Posted January. 04, 2021 07:32,   

Updated January. 04, 2021 07:32


South Korea’s registered residents stood at 51,829,000 last year, down 28,000 from the previous year, the Public Administration and Security said Sunday. It is the first time ever that the number of registered residents has declined. It is shocking news even considering South Korea’s combined fertility rate, which has fallen to 0.8 per woman, a lowest level in the world, and the rapidly aging population.

The number of newborns in South Korea declined to 276,000 last year, as it fell below the 300,000 level, while the number of deaths increased, making a reality the ‘dead cross’ phenomenon in which the overall population naturally declines. One in four South Koreans have become the aged group of 60 or older, while the number of single-member households surpassed 9 million for the first time as the number of youth and senior citizens living alone jumped 6.8 percent.

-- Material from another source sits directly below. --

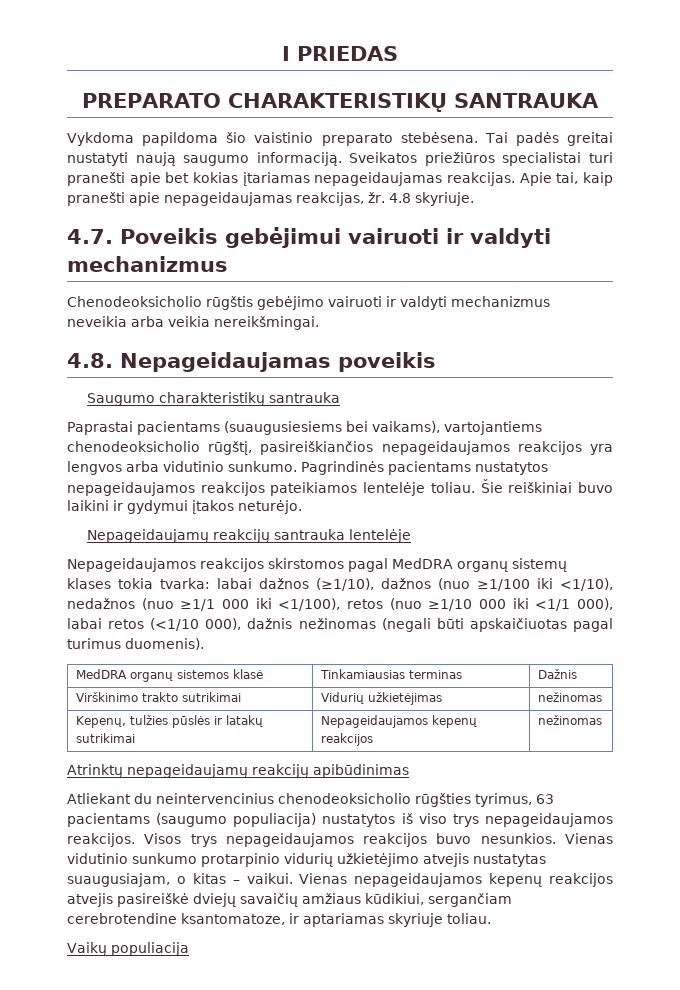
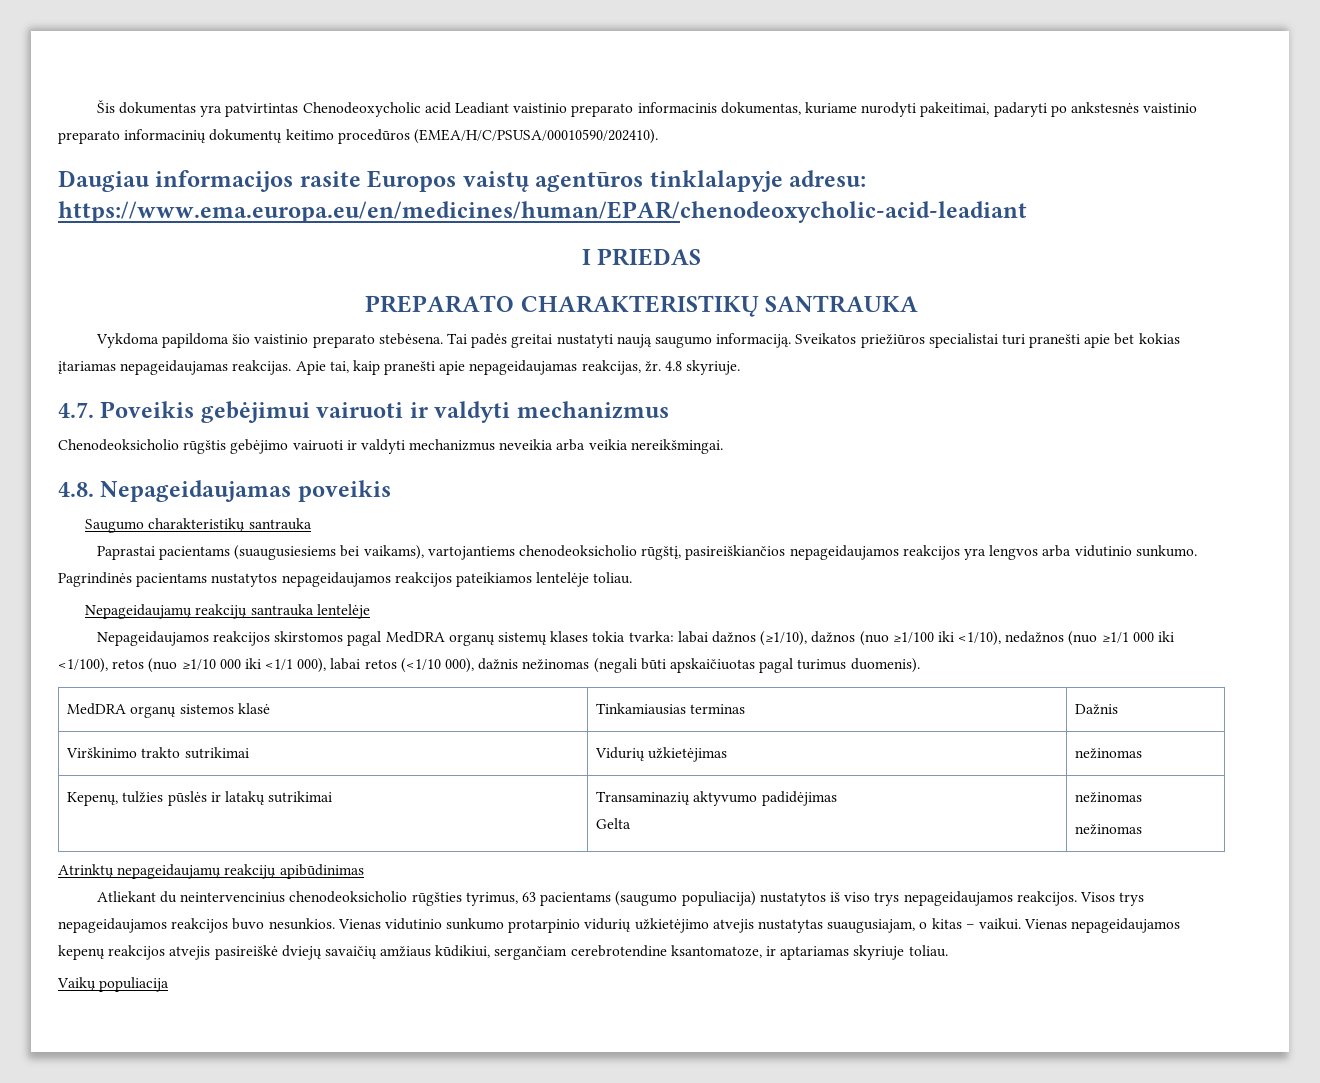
(282, 53) none -> [96,100,1198,117] [58,129,658,144] [58,170,867,192] [58,201,1027,223] Šis dokumentas yra patvirtintas Chenodeoxycholic acid Leadiant vaistinio preparato informacinis dokumentas, kuriame nurodyti pakeitimai, padaryti po ankstesnės vaistinio preparato informacinių dokumentų keitimo procedūros (EMEA/H/C/PSUSA/00010590/202410). // Daugiau informacijos rasite Europos vaistų agentūros tinklalapyje adresu: https://www.ema.europa.eu/en/medicines/human/EPAR/chenodeoxycholic-acid-leadiant //
[480,479,613,493] [67,500,302,514] Šie reiškiniai buvo laikini ir gydymui įtakos neturėjo. -> (633, 578) none
[320,715,477,728] [320,733,373,746] [537,715,602,725] Nepageidaujamos kepenų reakcijos | nežinomas -> [596,791,837,806] [596,818,632,829] [1075,792,1143,803] [1075,824,1143,835] Transaminazių aktyvumo padidėjimas // Gelta | nežinomas // nežinomas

When considering examples of advanced countries in the West and Japan, a falling fertility rate and the aging population will inevitably lead to shortages of labor, a decline in consumption, contraction in industrial production, and a deteriorating national finance. The Seoul government announced a ‘basic plan on low birthrate and aging population’ last month, as it easily predicted such a grave situation. Critics say, however, measures such as payment of childrearing subsidies including 300,000 won (275 US dollars) per month to parents who have a newborn, and up to 6 million won (5,510 dollars) to the parents who concurrently use maternity and fraternity leave for three months together, will hardly be sufficient to resolve ‘demographic cliff’ that is becoming a pressing crisis. The past administrations have learned the lesson and reached the conclusion after spending 180 trillion won (about 165 billion dollars) over the past 15 years that increasing temporary subsidies will not solve the problem. Worse still, the incumbent administration has put off the implementation of the new measure to 2022, when South Korea will have the next presidential election,’ earning the criticism that ‘Is the government timing the execution of a measure to shore up the plunging fertility rate, a pressing issue, with a political event?’

With perceived youth unemployment reaching as high as 24.4 percent, which means one in four effectively unemployed, it would be difficult to expect more marriages and higher fertility rate among the youth group. The government’s ill-advised real estate policy, which has continued for more than three years, and its claim that “housing supply is sufficient” without properly considering a soaring number of single-member households, has caused major hikes in housing and rent prices, worsening the housing environment for youth.

After all, a fundamental solution to the low fertility rate is creation of quality jobs and provision of good housing. Korea will not be able to escape from the trap of a low birthrate and the aging population unless it empowers companies that are responsible for job creation, and switches its housing policy to one of housing supply centered on the private sector.